Up to 40 policemen descended on the homes of Christians in villages in Xilin county in the middle of the night, ransacking them in search of Bibles and other religious materials, according to written testimony supplied to Agence France-Presse.
Guangxi province in south China
Three Bible owners were taken away April 27, but their families did not know they had been sentenced and taken to a labor camp until Sept. 26. Finally, on Oct. 21, the relatives were allowed to visit.
The men were identified as Li Hualiang, Wu Zhengxin and Wu Xinhua, AFP said.
“This is really astonishing. A person is not a cow or a horse,” a villager said in his written testimony of the events. “Even if they had committed some evil act, if they were to be executed, or if they were to be sentenced, wouldn’t you have to inform their families?”
The Chinese government considers all Protestant churches outside the official government-controlled Three-Self Patriotic Movement to be subversive. The official churches are restricted, to varying degrees around the country, in their doctrine and practice. The vast majority of Protestants are in “underground” churches. Catholics also are restricted to a government-controlled church, which does not recognize the authority of the pope.
Police began imposing fines on the villages in Xilin county several years ago in an attempt to wipe out “illegal religious organizations,” but found it necessary to renew their efforts this year.
Similar crackdowns are under way in Hebei, Jiangsu and Zhejiang provinces, officials there told AFP, coming as China transitioned in March to new leadership led by President Hu Jintao.

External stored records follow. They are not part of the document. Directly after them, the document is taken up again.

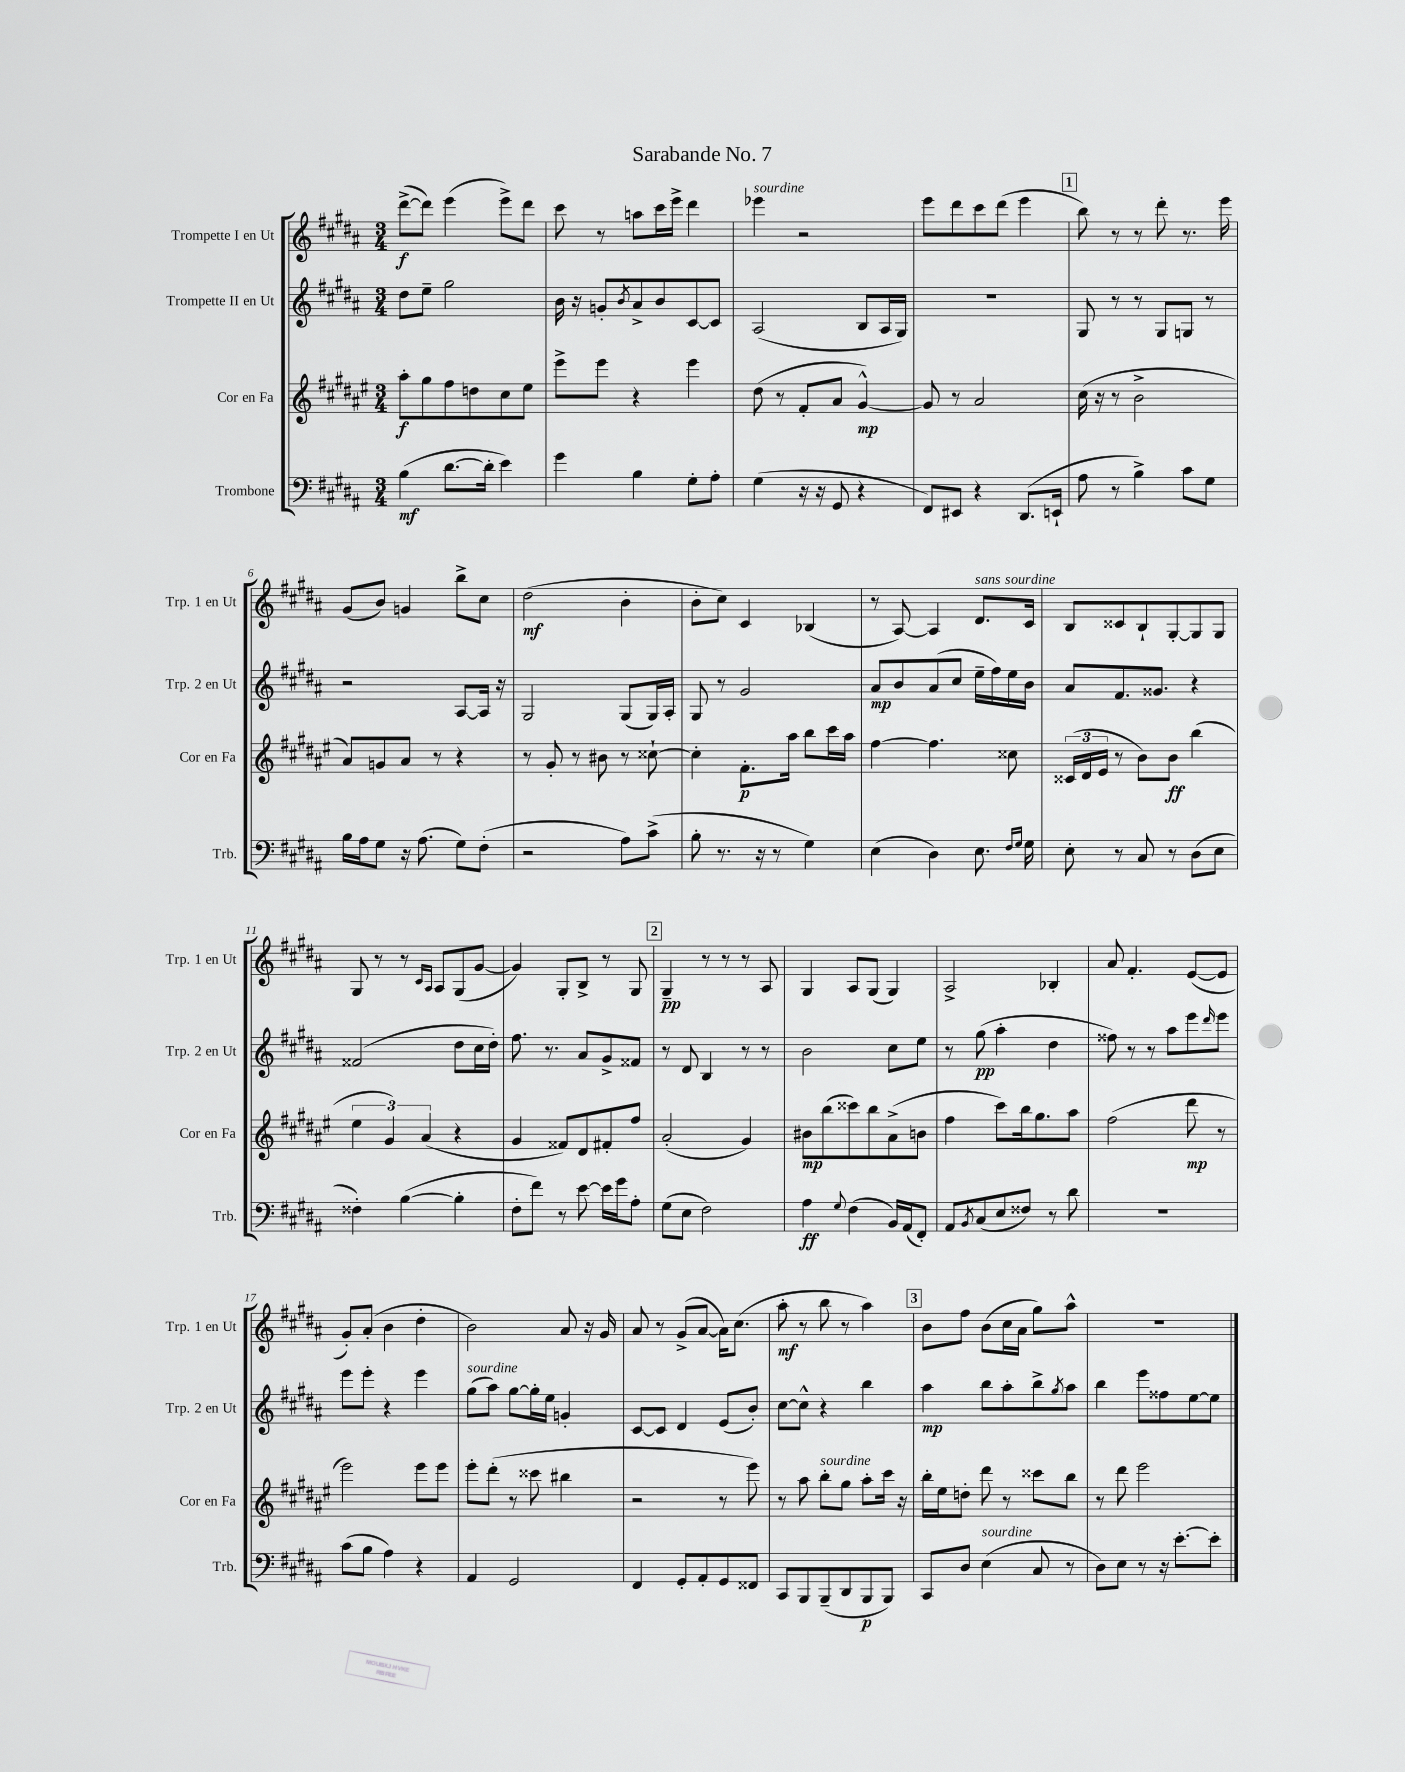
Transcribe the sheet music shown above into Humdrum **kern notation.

**kern	**kern	**kern	**kern
*staff4	*staff3	*staff2	*staff1
*clefF4	*clefG2	*clefG2	*clefG2
*k[f#c#g#d#a#]	*k[f#c#g#d#a#e#]	*k[f#c#g#d#a#]	*k[f#c#g#d#a#]
*M3/4	*M3/4	*M3/4	*M3/4
(4B	8aa#'	8dd#	([8ddd#^
.	8gg#	8ee~	8ddd#])
[8.d#	8ff#	2gg#	(4eee
.	8dd	.	.
16d#']	.	.	.
4e)	8cc#	.	8eee^)
.	8ee#	.	8ddd#
=	=	=	=
4g#	8eee#^	16b	8ccc#
.	.	16r	.
.	8eee#	8g'	8r
.	.	8qb	.
4B	4r	8a#^	8aa
.	.	8b	16ccc#
.	.	.	16eee^
8G#'	4eee#	[8c#	4ddd#
8A#'	.	8c#]	.
=	=	=	=
(4G#	(8dd#	(2A#	4eee-
.	8r	.	.
16r	8f#'	.	2r
16r	.	.	.
8GG#	8a#	.	.
4r	[4g#^^)	8B	.
.	.	16A#	.
.	.	16G#)	.
=	=	=	=
8FF#)	8g#]	2.r	8eee
8EE#	8r	.	8ddd#
4r	2a#	.	8ccc#
.	.	.	(8ddd#
(8.DD#	.	.	4eee
16EE`	.	.	.
=	=	=	=
8A#	(16cc#	8G#	8bb)
.	16r	.	.
8r	8r	8r	8r
4B^)	2b^	8r	8r
.	.	8G#	8ddd#'
8c#	.	8G	8.r
8G#	.	8r	.
.	.	.	16eee
=	=	=	=
16B	8a#)	2r	(8g#
16A#	.	.	.
8G#	8g	.	8b)
16r	8a#	.	4g
(8.A#	.	.	.
.	8r	.	.
8G#)	4r	[8A#	8bb^
(8F#'	.	16A#]	8cc#
.	.	16r	.
=	=	=	=
2r	8r	2G#	(2dd#
.	8g#'	.	.
.	8r	.	.
.	8b#	.	.
8A#)	8r	(8G#	4b'
(8c#^	[8cc##`	16G#)	.
.	.	16A#'	.
=	=	=	=
8B'	4cc##']	8G#	8b'
8.r	.	8r	8cc#)
.	8.f#'	2g#	4c#
16r	.	.	.
8r	.	.	.
.	16aa#	.	.
4G#)	8bb	.	(4B-
.	16ccc#	.	.
.	16aa#	.	.
=	=	=	=
(4E	[4ff#	8a#	8r
.	.	8b	[8A#)
4D#)	4.ff#]	(8a#	4A#]
.	.	8cc#	.
8.E	.	16ee~	8.d#
.	.	16ff#)	.
.	8cc##	16ee	.
16qqF#	.	.	.
16qqG#	.	.	.
16G#	.	16b	16c#
=	=	=	=
8E'	(24c##	8a#	8B
.	24d#	.	.
.	24e#	.	.
8r	8r	8.f#	8c##
8C#	8b)	.	8B`
.	.	8.g##	.
8r	8b	.	[8G#'
(8D#	(4bb	4r	8G#]
8E	.	.	8G#
=	=	=	=
4F##')	6ee#	(2f##	8G#
.	.	.	8r
.	6g#)	.	.
([4B	.	.	8r
.	(6a#	.	.
.	.	.	16qqc#
.	.	.	16qqA#
.	.	.	8A#
4B']	4r	8dd#	(8G#
.	.	16cc#	[8g#
.	.	16dd#')	.
=	=	=	=
8F#'	4g#	8.ff#	4g#])
8f#)	.	.	.
.	.	8.r	.
8r	8f##)	.	8G#'
[8e	8d#	8a#	8B^
16e]	8f#'	8g#^	8r
16g#	.	.	.
8A#'	8ff#	8f##	8G#
=	=	=	=
(8G#	(2a#'	8r	4G#~
8E	.	8d#	.
2F#)	.	4B	8r
.	.	.	8r
.	4g#)	8r	8r
.	.	8r	8A#
=	=	=	=
4A#	8b#	2b	4G#
.	(8bb	.	.
8qqG#	.	.	.
(4F#	8ccc##)	.	8A#
.	8bb	.	(8G#
16BB)	(8a#^	8cc#	4G#)
(16AA#	.	.	.
8FF#')	8b	8ee	.
=	=	=	=
8AA#	4ff#	8r	2A#^
8qBB	.	.	.
(8C#	.	(8gg#	.
8E	8ccc#)	4aa#'	.
8F##)	16bb	.	.
.	8.gg#	.	.
8r	.	4dd#	4B-'
8d#	8aa#	.	.
=	=	=	=
2.r	(2ff#	8ff##)	8a#
.	.	8r	4.f#'
.	.	8r	.
.	.	8aa#	.
.	8ddd#	8eee	([8e
.	.	16qqddd#	.
.	8r	8eee	8e]
=	=	=	=
(8c#	2eee#)	8eee	8g#')
8B	.	8eee'	(8a#'
4A#)	.	4r	4b
4r	8eee#	4eee	4dd#'
.	8eee#	.	.
=	=	=	=
4AA#	8eee#'	(8gg#	2b)
.	(8ddd#'	8aa#)	.
2GG#	8r	[8gg#	.
.	8ccc##	16gg#']	.
.	.	16ee	.
.	4bb#	4g'	8a#
.	.	.	16r
.	.	.	16g#
=	=	=	=
4FF#	2r	[8c#	8a#
.	.	8c#]	8r
8GG#'	.	4d#	(8g#^
8AA#'	.	.	[8a#
8GG#	8r	(8e	16a#])
.	.	.	(8.cc#
8FF##	8eee#)	8b')	.
=	=	=	=
8CC#	8r	[8cc#	8aa#'
8BBB	8aa#	8cc#^^]	8r
(8BBB~	8bb'	4r	8bb
8DD#	8gg#	.	8r
8BBB	8aa#'	4bb	4aa#)
8BBB)	16ccc#	.	.
.	16r	.	.
=	=	=	=
8CC#	16bb'	4aa#	8b
.	16ee#	.	.
8D#	8dd'	.	8ff#
(4E	8ddd#	8bb	(8b
.	8r	8aa#'	16cc#
.	.	.	16a#
8C#	8ccc##	8bb^	8gg#)
.	.	8qgg#	.
8r	8bb	8aa#	8aa#^^
=	=	=	=
8D#)	8r	4bb	2.r
8E	8ddd#	.	.
8r	2eee#	8eee	.
16r	.	8ff##	.
[8.e'	.	.	.
.	.	[8ee	.
8e']	.	8ee]	.
==	==	==	==
*-	*-	*-	*-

Authorities in Jiangsu province in east China, north of Shanghai, have shut down 125 places of worship since July, according to the Hong Kong-based Information Center for Human Rights and Democracy.
As WorldNetDaily reported, a Chinese Christian man was severely beaten after arriving at a “re-education through labor” camp, and a believing woman died after apparently being roughed up by police, according to Voice of the Martyrs, or VOM.
Zhang Yi-nan was assaulted at the Ping Ding Shan City labor camp on the first day of his two-year sentence.
The man arrested with Zhang, Xiao Bi-guang, was released from prison last month after publicity from his case elicited the prayers and protests of Christians worldwide.
Xiao was arrested Sept. 26 in Beijing and accused of “subverting” the Chinese government and “socialist system,” according to VOM.
The group said Xiao attributes his release to publicity that came to the attention of Chinese authorities. A policeman reportedly asked him: “How did you get your story on the Internet?”
A source inside the Beijing Public Security Bureau, the agency involved in many arrests of Christians, told VOM sources, “Zhang doesn’t have a criminal problem. He has a mind problem. He is too superstitious.”
International protest apparently pressed China’s communist government to finally notify Xiao’s wife that he had been arrested.